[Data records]
▼

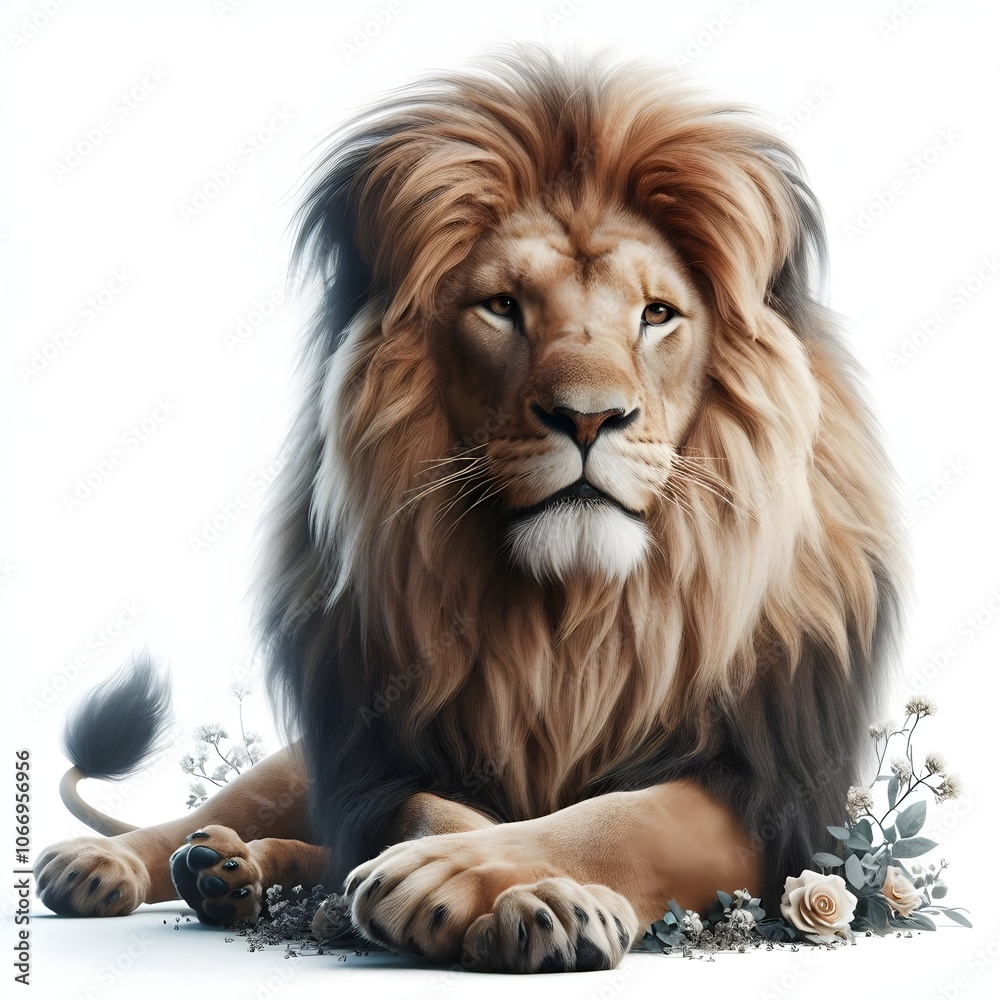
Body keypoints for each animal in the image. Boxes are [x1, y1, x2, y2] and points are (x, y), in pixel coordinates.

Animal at [36, 47, 903, 973]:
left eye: (658, 315)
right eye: (503, 306)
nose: (588, 418)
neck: (575, 625)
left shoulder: (767, 788)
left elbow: (623, 817)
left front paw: (504, 886)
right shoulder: (387, 756)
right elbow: (432, 811)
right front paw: (470, 876)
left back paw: (231, 876)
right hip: (294, 766)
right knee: (206, 819)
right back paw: (125, 863)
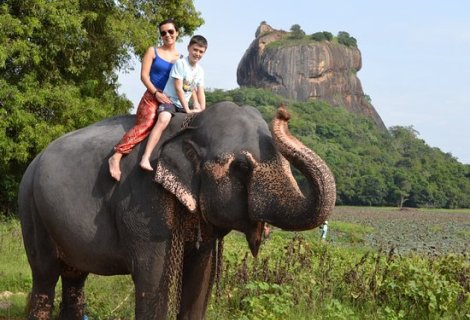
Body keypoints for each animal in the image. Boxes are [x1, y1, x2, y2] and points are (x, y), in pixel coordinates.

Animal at [17, 101, 334, 318]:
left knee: (75, 278)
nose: (284, 113)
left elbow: (201, 276)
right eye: (242, 167)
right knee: (45, 275)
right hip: (31, 209)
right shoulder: (142, 202)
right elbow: (152, 277)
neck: (190, 124)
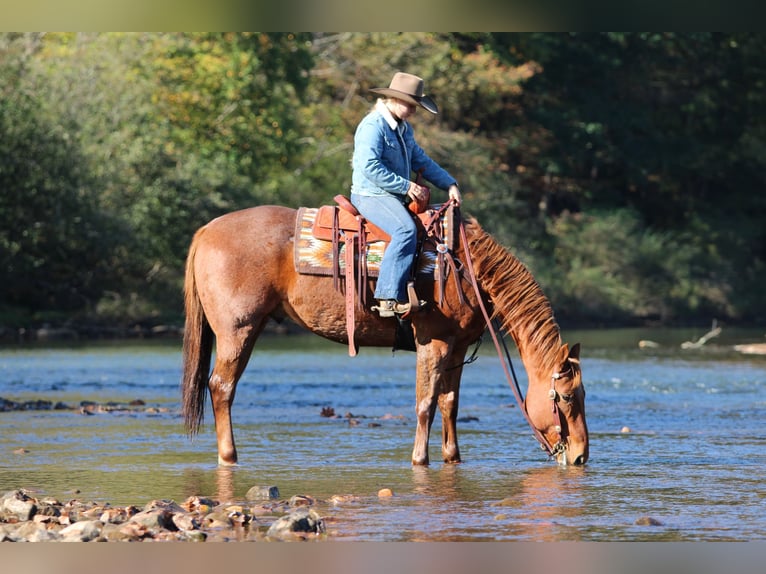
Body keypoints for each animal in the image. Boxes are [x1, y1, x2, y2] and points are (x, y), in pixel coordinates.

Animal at [181, 203, 589, 467]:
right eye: (567, 397)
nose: (581, 456)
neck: (466, 270)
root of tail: (206, 230)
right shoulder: (433, 342)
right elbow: (425, 403)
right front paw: (420, 459)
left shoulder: (457, 348)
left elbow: (450, 404)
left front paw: (452, 457)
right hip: (239, 330)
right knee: (221, 387)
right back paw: (229, 455)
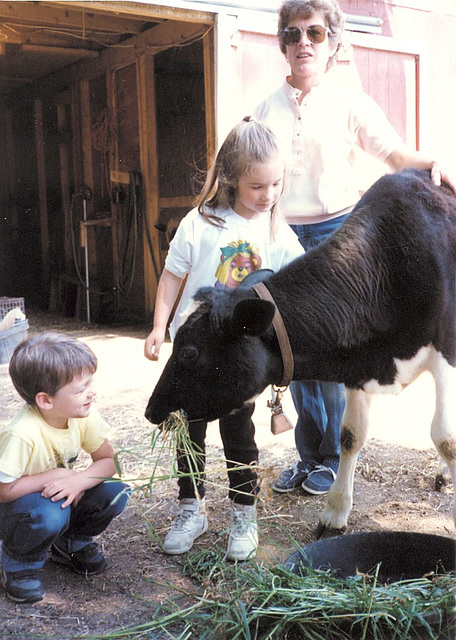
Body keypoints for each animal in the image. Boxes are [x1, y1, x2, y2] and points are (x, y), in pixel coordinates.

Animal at [147, 168, 456, 532]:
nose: (151, 410)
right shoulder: (357, 367)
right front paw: (335, 513)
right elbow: (350, 434)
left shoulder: (447, 354)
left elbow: (446, 437)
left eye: (190, 352)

▲

## Exercise prompt
Please transcribe every record above exactly as written, leaving out the pictures.

## Answer box
Body keypoints for each animal in the image. Boxes are [x1, y1, x2, y2] and points are (x, y), in pixel coordinates.

Animal at [36, 47, 903, 973]:
left eye: (658, 315)
right eye: (503, 306)
nose: (588, 418)
neck: (575, 625)
left shoulder: (767, 788)
left elbow: (623, 817)
left front paw: (504, 886)
right shoulder: (387, 756)
right elbow: (432, 811)
right front paw: (470, 876)
left back paw: (231, 876)
right hip: (294, 766)
right knee: (206, 819)
right back paw: (125, 863)
Body keypoints for each animal in the image. Boxes are [x1, y1, x2, y2] and points are (x, y), in pixel coordinates.

Animal at [17, 101, 334, 318]:
left knee: (75, 278)
nose: (284, 113)
left elbow: (201, 276)
right eye: (242, 167)
right knee: (45, 275)
right hip: (31, 209)
right shoulder: (142, 202)
right elbow: (152, 277)
neck: (190, 124)
Body keypoints for each animal in the image. Boxes are [x1, y1, x2, y2] and points are (x, y), in pixel coordinates.

Animal at [181, 203, 589, 467]:
right eye: (567, 397)
nose: (581, 456)
neck: (466, 270)
root of tail: (206, 230)
right shoulder: (433, 342)
right elbow: (425, 403)
right front paw: (420, 459)
left shoulder: (457, 348)
left elbow: (450, 404)
left front paw: (452, 457)
right hip: (239, 330)
right knee: (221, 387)
right back paw: (229, 455)
Body keypoints for each animal in the image. Boxes are [x1, y1, x2, y2] and points are (x, y), in pixel coordinates.

Animal at [147, 168, 456, 532]:
nose: (151, 410)
right shoulder: (357, 367)
right front paw: (335, 513)
right elbow: (350, 434)
left shoulder: (447, 354)
left elbow: (446, 437)
left eye: (190, 352)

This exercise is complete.